#### What the task requires:
Please copy the data below exactly; none of the pictures in it belong in the copy.

Start of Exercise input

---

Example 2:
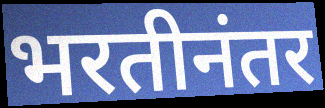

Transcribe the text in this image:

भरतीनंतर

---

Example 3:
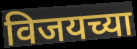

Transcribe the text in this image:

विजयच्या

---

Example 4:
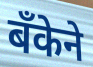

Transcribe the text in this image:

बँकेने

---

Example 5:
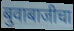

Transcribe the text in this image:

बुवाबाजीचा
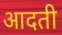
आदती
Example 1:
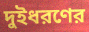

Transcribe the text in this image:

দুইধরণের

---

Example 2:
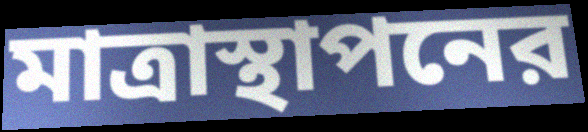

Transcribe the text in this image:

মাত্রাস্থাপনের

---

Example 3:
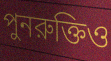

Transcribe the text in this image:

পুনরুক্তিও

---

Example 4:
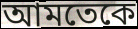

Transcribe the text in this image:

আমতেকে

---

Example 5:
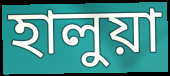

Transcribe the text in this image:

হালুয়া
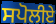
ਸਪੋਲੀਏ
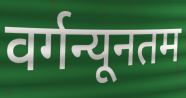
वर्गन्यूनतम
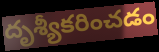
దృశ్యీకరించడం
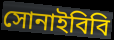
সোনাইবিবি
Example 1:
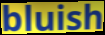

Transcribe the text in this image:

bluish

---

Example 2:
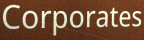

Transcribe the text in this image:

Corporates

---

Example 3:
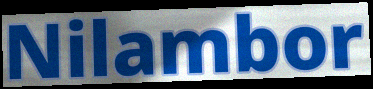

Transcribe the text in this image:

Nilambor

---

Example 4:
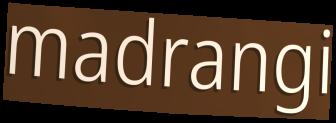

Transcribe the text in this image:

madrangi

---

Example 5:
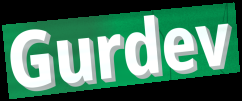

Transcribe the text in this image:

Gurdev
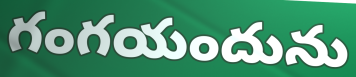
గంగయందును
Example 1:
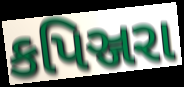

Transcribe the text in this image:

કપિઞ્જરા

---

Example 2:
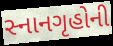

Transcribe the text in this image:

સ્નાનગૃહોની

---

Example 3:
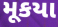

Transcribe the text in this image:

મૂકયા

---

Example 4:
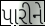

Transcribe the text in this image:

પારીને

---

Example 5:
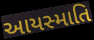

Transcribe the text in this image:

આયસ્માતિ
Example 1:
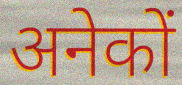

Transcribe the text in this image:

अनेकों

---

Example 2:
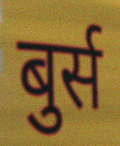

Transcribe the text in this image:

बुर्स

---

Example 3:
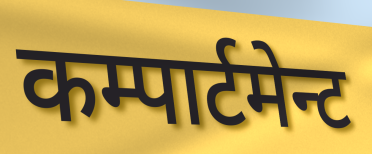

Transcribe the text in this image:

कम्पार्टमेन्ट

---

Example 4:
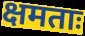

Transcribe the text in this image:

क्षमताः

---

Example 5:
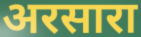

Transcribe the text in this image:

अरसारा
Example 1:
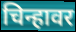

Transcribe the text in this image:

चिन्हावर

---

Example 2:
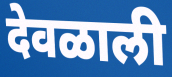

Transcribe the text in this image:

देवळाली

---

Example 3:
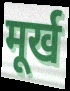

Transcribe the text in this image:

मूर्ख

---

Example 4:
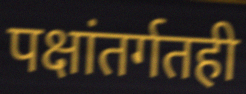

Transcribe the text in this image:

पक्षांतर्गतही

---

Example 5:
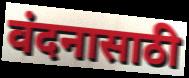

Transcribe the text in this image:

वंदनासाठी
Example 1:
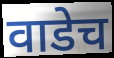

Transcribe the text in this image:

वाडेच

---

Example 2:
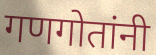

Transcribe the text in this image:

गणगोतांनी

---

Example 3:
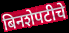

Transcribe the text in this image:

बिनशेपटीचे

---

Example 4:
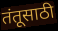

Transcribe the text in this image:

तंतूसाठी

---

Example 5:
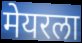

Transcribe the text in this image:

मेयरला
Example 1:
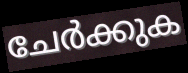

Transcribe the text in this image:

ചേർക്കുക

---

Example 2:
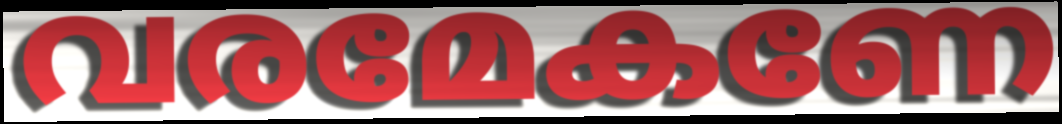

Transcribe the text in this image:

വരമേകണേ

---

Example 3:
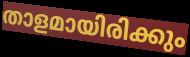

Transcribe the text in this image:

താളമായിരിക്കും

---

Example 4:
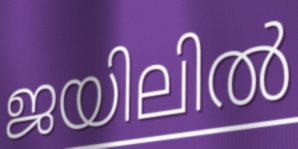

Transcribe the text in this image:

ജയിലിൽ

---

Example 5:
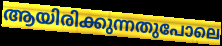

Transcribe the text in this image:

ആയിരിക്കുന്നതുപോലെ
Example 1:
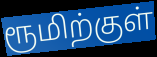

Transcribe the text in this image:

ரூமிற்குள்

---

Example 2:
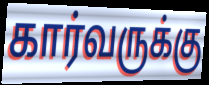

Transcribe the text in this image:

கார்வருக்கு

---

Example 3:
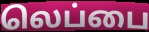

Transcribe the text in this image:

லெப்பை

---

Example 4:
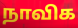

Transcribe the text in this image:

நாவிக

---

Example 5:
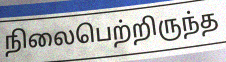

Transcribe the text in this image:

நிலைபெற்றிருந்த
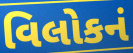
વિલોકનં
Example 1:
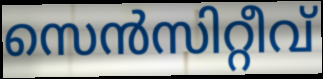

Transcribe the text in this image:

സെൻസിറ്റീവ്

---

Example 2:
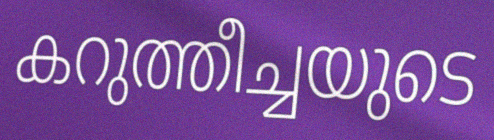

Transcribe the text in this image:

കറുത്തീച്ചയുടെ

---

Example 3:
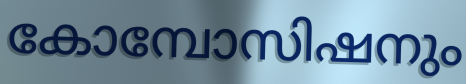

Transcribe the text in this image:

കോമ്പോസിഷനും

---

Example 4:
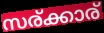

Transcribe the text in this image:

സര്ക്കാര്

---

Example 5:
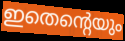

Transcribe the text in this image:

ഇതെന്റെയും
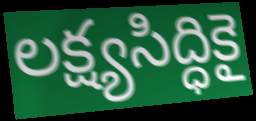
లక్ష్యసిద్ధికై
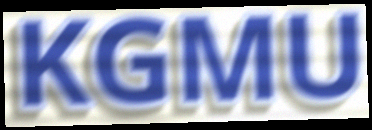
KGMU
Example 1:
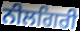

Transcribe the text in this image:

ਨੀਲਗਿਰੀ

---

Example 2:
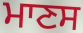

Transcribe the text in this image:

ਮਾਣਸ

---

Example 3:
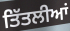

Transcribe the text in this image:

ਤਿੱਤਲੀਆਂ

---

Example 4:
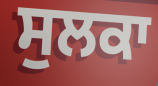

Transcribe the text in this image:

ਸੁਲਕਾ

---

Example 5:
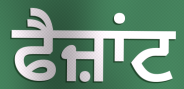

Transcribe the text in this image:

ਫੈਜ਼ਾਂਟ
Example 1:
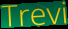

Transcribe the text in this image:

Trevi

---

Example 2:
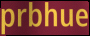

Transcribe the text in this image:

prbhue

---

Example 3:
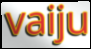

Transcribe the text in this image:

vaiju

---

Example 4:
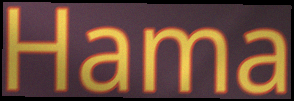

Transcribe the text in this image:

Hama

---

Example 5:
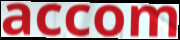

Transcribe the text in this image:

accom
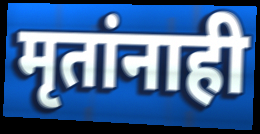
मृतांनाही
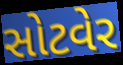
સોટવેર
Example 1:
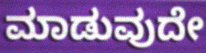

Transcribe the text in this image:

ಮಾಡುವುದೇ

End of Exercise input

#### Response to the task:
---

Example 2:

Transcribe the text in this image:

भरतीनंतर

---

Example 3:

Transcribe the text in this image:

विजयच्या

---

Example 4:

Transcribe the text in this image:

बँकेने

---

Example 5:

Transcribe the text in this image:

बुवाबाजीचा
आदती
Example 1:

Transcribe the text in this image:

দুইধরণের

---

Example 2:

Transcribe the text in this image:

মাত্রাস্থাপনের

---

Example 3:

Transcribe the text in this image:

পুনরুক্তিও

---

Example 4:

Transcribe the text in this image:

আমতেকে

---

Example 5:

Transcribe the text in this image:

হালুয়া
ਸਪੋਲੀਏ
वर्गन्यूनतम
దృశ్యీకరించడం
সোনাইবিবি
Example 1:

Transcribe the text in this image:

bluish

---

Example 2:

Transcribe the text in this image:

Corporates

---

Example 3:

Transcribe the text in this image:

Nilambor

---

Example 4:

Transcribe the text in this image:

madrangi

---

Example 5:

Transcribe the text in this image:

Gurdev
గంగయందును
Example 1:

Transcribe the text in this image:

કપિઞ્જરા

---

Example 2:

Transcribe the text in this image:

સ્નાનગૃહોની

---

Example 3:

Transcribe the text in this image:

મૂકયા

---

Example 4:

Transcribe the text in this image:

પારીને

---

Example 5:

Transcribe the text in this image:

આયસ્માતિ
Example 1:

Transcribe the text in this image:

अनेकों

---

Example 2:

Transcribe the text in this image:

बुर्स

---

Example 3:

Transcribe the text in this image:

कम्पार्टमेन्ट

---

Example 4:

Transcribe the text in this image:

क्षमताः

---

Example 5:

Transcribe the text in this image:

अरसारा
Example 1:

Transcribe the text in this image:

चिन्हावर

---

Example 2:

Transcribe the text in this image:

देवळाली

---

Example 3:

Transcribe the text in this image:

मूर्ख

---

Example 4:

Transcribe the text in this image:

पक्षांतर्गतही

---

Example 5:

Transcribe the text in this image:

वंदनासाठी
Example 1:

Transcribe the text in this image:

वाडेच

---

Example 2:

Transcribe the text in this image:

गणगोतांनी

---

Example 3:

Transcribe the text in this image:

बिनशेपटीचे

---

Example 4:

Transcribe the text in this image:

तंतूसाठी

---

Example 5:

Transcribe the text in this image:

मेयरला
Example 1:

Transcribe the text in this image:

ചേർക്കുക

---

Example 2:

Transcribe the text in this image:

വരമേകണേ

---

Example 3:

Transcribe the text in this image:

താളമായിരിക്കും

---

Example 4:

Transcribe the text in this image:

ജയിലിൽ

---

Example 5:

Transcribe the text in this image:

ആയിരിക്കുന്നതുപോലെ
Example 1:

Transcribe the text in this image:

ரூமிற்குள்

---

Example 2:

Transcribe the text in this image:

கார்வருக்கு

---

Example 3:

Transcribe the text in this image:

லெப்பை

---

Example 4:

Transcribe the text in this image:

நாவிக

---

Example 5:

Transcribe the text in this image:

நிலைபெற்றிருந்த
વિલોકનં
Example 1:

Transcribe the text in this image:

സെൻസിറ്റീവ്

---

Example 2:

Transcribe the text in this image:

കറുത്തീച്ചയുടെ

---

Example 3:

Transcribe the text in this image:

കോമ്പോസിഷനും

---

Example 4:

Transcribe the text in this image:

സര്ക്കാര്

---

Example 5:

Transcribe the text in this image:

ഇതെന്റെയും
లక్ష్యసిద్ధికై
KGMU
Example 1:

Transcribe the text in this image:

ਨੀਲਗਿਰੀ

---

Example 2:

Transcribe the text in this image:

ਮਾਣਸ

---

Example 3:

Transcribe the text in this image:

ਤਿੱਤਲੀਆਂ

---

Example 4:

Transcribe the text in this image:

ਸੁਲਕਾ

---

Example 5:

Transcribe the text in this image:

ਫੈਜ਼ਾਂਟ
Example 1:

Transcribe the text in this image:

Trevi

---

Example 2:

Transcribe the text in this image:

prbhue

---

Example 3:

Transcribe the text in this image:

vaiju

---

Example 4:

Transcribe the text in this image:

Hama

---

Example 5:

Transcribe the text in this image:

accom
मृतांनाही
સોટવેર
Example 1:

Transcribe the text in this image:

ಮಾಡುವುದೇ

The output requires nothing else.